The Radio Resource Measurement (RRM) standard will define the requirements for measuring the radio environment, such as:

• Data, Voice, and Video. The Internet has changed and continues to evolve to include voice and video in the data environment it has grown from. The bursty nature of the Internet has been somewhat tamed and garnered to include the added benefits of voice and video in making realistic representations of the real world through networking and computing. Therefore the primary requirement is to enable that voice and video to extend to the radio and wireless LAN environment.

• Rogue Access Points. Companies that are delving into wireless LANs on a big scale must have some means of controlling and managing their environments. This includes the unlicensed radio environment that has become prevalent with the use of wireless LANs. One of the primary requirements is to be able to identify who is in your radio environment and what they are transmitting.

• Quantify WLAN radio topology for AFS and TPC. Also inherent in needing to understand and manage your radio environment are the radio measurements that precipitate a change either in frequency or in the power with which you are transmitting.

• Measure BSS overlap to feed mitigation (802.11e) and help balance coverage, capacity, and QoS. Another requirement is to balance the radio environment to its maximum efficiency. The measurements needed to accomplish this purpose are the loads on the access points and the stations themselves. By measuring or asking for the measurements of the other access points and stations in an area, the WLAN acts as a synchronized network and enables maximum use of that network.

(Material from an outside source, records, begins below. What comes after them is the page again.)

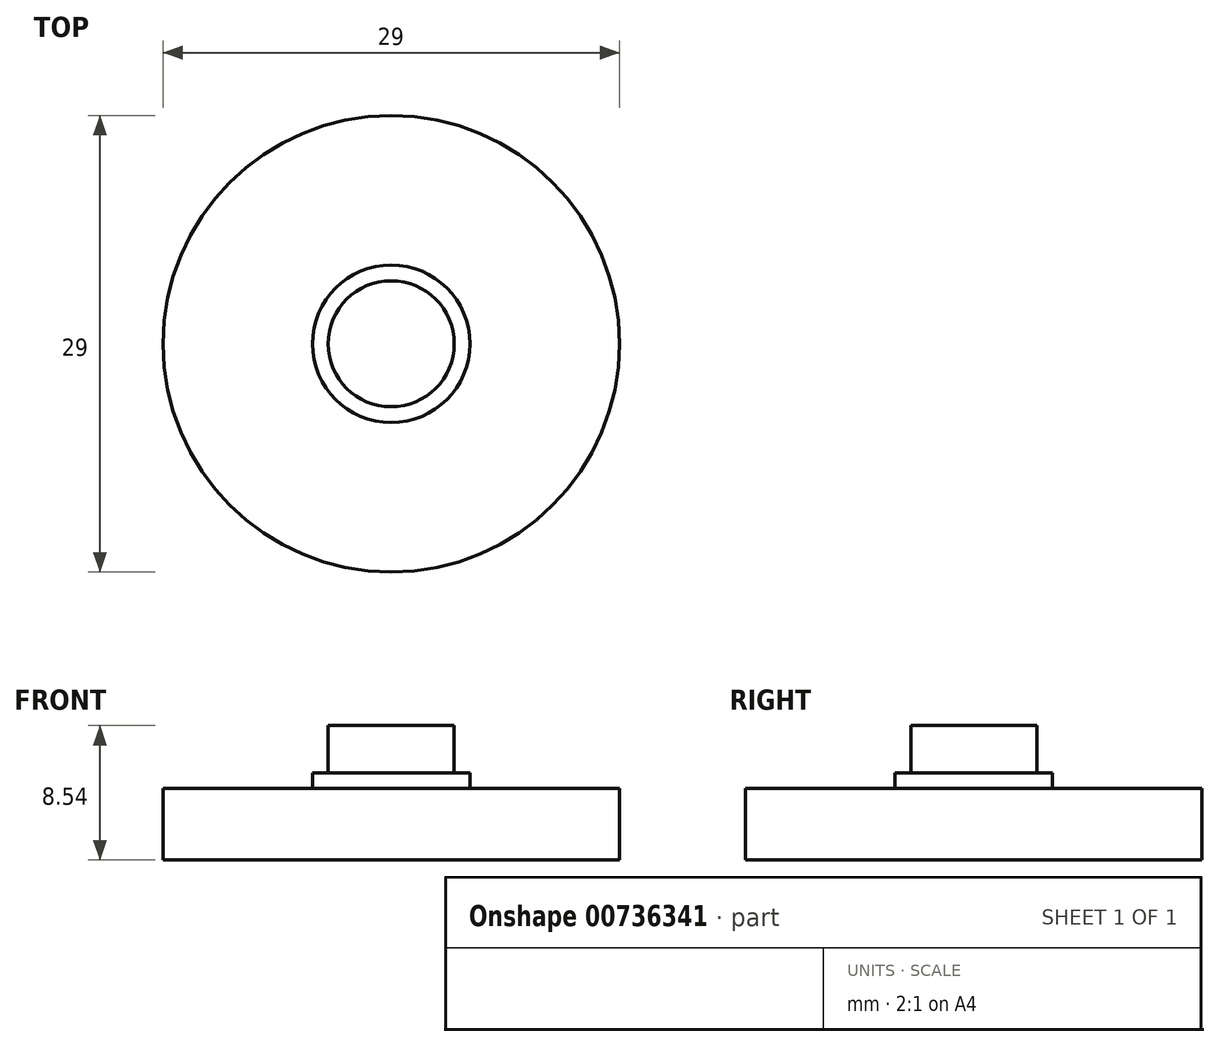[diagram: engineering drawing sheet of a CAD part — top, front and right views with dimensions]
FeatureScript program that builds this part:
annotation { "Feature Type Name" : "Feature", "Feature Type Description" : "" }
export const myFeature = defineFeature(function(context is Context, id is Id, definition is map)
    precondition{}
    {
        {
            var Q0;
            Q0=qCreatedBy(makeId("Top.planeOp"),FACE);
            var sketch = newSketch(context, id + "F0", { "sketchPlane" : qUnion([Q0])});
            skCircle(sketch, "E0", {"center": v(0, 0) * mm, "radius": 4 * mm});
            skSolve(sketch);
        }
        {
            var Q0;
            Q0=makeQuery(id+"F0.imprint","IMPRINT",FACE,{"disambiguationData":[TD([[makeQuery(id+"F0.imprint","IMPRINT",EDGE,{"derivedFrom":sQuery(id+"F0.wireOp",EDGE,"E0")}),1.0]])]});
            extrude(context, id + "F1", {"entities" : qUnion([Q0]), "depth" : 4 * mm, "offsetDistance" : 25.4 * mm});
        }
        {
            var Q0;
            Q0=qCreatedBy(makeId("Top.planeOp"),FACE);
            var sketch = newSketch(context, id + "F2", { "sketchPlane" : qUnion([Q0])});
            skCircle(sketch, "E1", {"center": v(0, 0) * mm, "radius": 14.5 * mm});
            skSolve(sketch);
        }
        {
            var Q0;
            Q0=makeQuery(id+"F2.imprint","IMPRINT",FACE,{"disambiguationData":[TD([[makeQuery(id+"F2.imprint","IMPRINT",EDGE,{"derivedFrom":sQuery(id+"F2.wireOp",EDGE,"E1")}),1.0]])]});
            extrude(context, id + "F3", {"entities" : qUnion([Q0]), "operationType" : NewBodyOperationType.ADD, "oppositeDirection" : true, "depth" : 2 * mm, "offsetDistance" : 25.4 * mm});
        }
        {
            var Q0;
            Q0=qCreatedBy(makeId("Top.planeOp"),FACE);
            var sketch = newSketch(context, id + "F4", { "sketchPlane" : qUnion([Q0])});
            skCircle(sketch, "E2", {"center": v(0, 0) * mm, "radius": 5 * mm});
            skSolve(sketch);
        }
        {
            var Q0;
            Q0=makeQuery(id+"F4.imprint","IMPRINT",FACE,{"disambiguationData":[TD([[makeQuery(id+"F4.imprint","IMPRINT",EDGE,{"derivedFrom":sQuery(id+"F4.wireOp",EDGE,"E2")}),1.0]])]});
            extrude(context, id + "F5", {"entities" : qUnion([Q0]), "operationType" : NewBodyOperationType.ADD, "depth" : 1 * mm, "offsetDistance" : 25.4 * mm});
        }
        {
            var Q0;
            Q0=makeQuery(id+"F3.opExtrude","CAP_FACE",FACE,{"disambiguationData":[OSD([sQuery(id+"F2.wireOp",EDGE,"E1")])],"isStart":false});
            extrude(context, id + "F6", {"entities" : qUnion([Q0]), "operationType" : NewBodyOperationType.ADD, "depth" : 2.54 * mm, "offsetDistance" : 25.4 * mm});
        }
    });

• Quantify each station's local performance to assist admissions control (802.11e) and to facilitate roaming and load balancing. By understanding and measuring the performance of the individual pieces of the network, the whole can facilitate roaming and load balancing of the entire mechanism.

• Detect non-802.11 interference and quantify noise to facilitate adjustments in WLAN configuration (radar). Enabling measurements and adjustments to the radio environment is a requirement if the system is to be capable of understanding its environment.

In practice, the protocol elements that will be specified in 802.11k will be MAC and PHY extensions-most likely MLME and PLME services. The standard will also probably deal with protocol, not decision-making or algorithms. For example, a set of measurements may be defined, but there will be no specific rule as to when these measurements should be made, or how the results should be used.

At this moment, the standard is envisioned more as a means for providing a toolkit for RRM. For instance, specific RRM requirements include:

• Capabilities, measurements, and statistics, i.e. to identify an RRM-capable access point or station, and for a management entity to request that an access point make appropriate measurements to determine the radio environment. Stations would have the ability to make and report measurements on the radio environment. A "Network Management Entity" would be able to obtain configuration and statistics information.

• Improved WLAN information. Information would be available to stations to assist in making association decisions that result in good service characteristics for the individual station, without affecting those experienced by other stations in the network, both wired and wireless. This enables efficient usage of the available resources, which is likely to be particularly important if applications with QoS requirements are being supported.

• Information to streamline roaming, i.e. information would be available to stations to assist in streamlining the roaming process.

These are exactly the problems that wireless "switch" makers are trying to solve (see Chapter 18).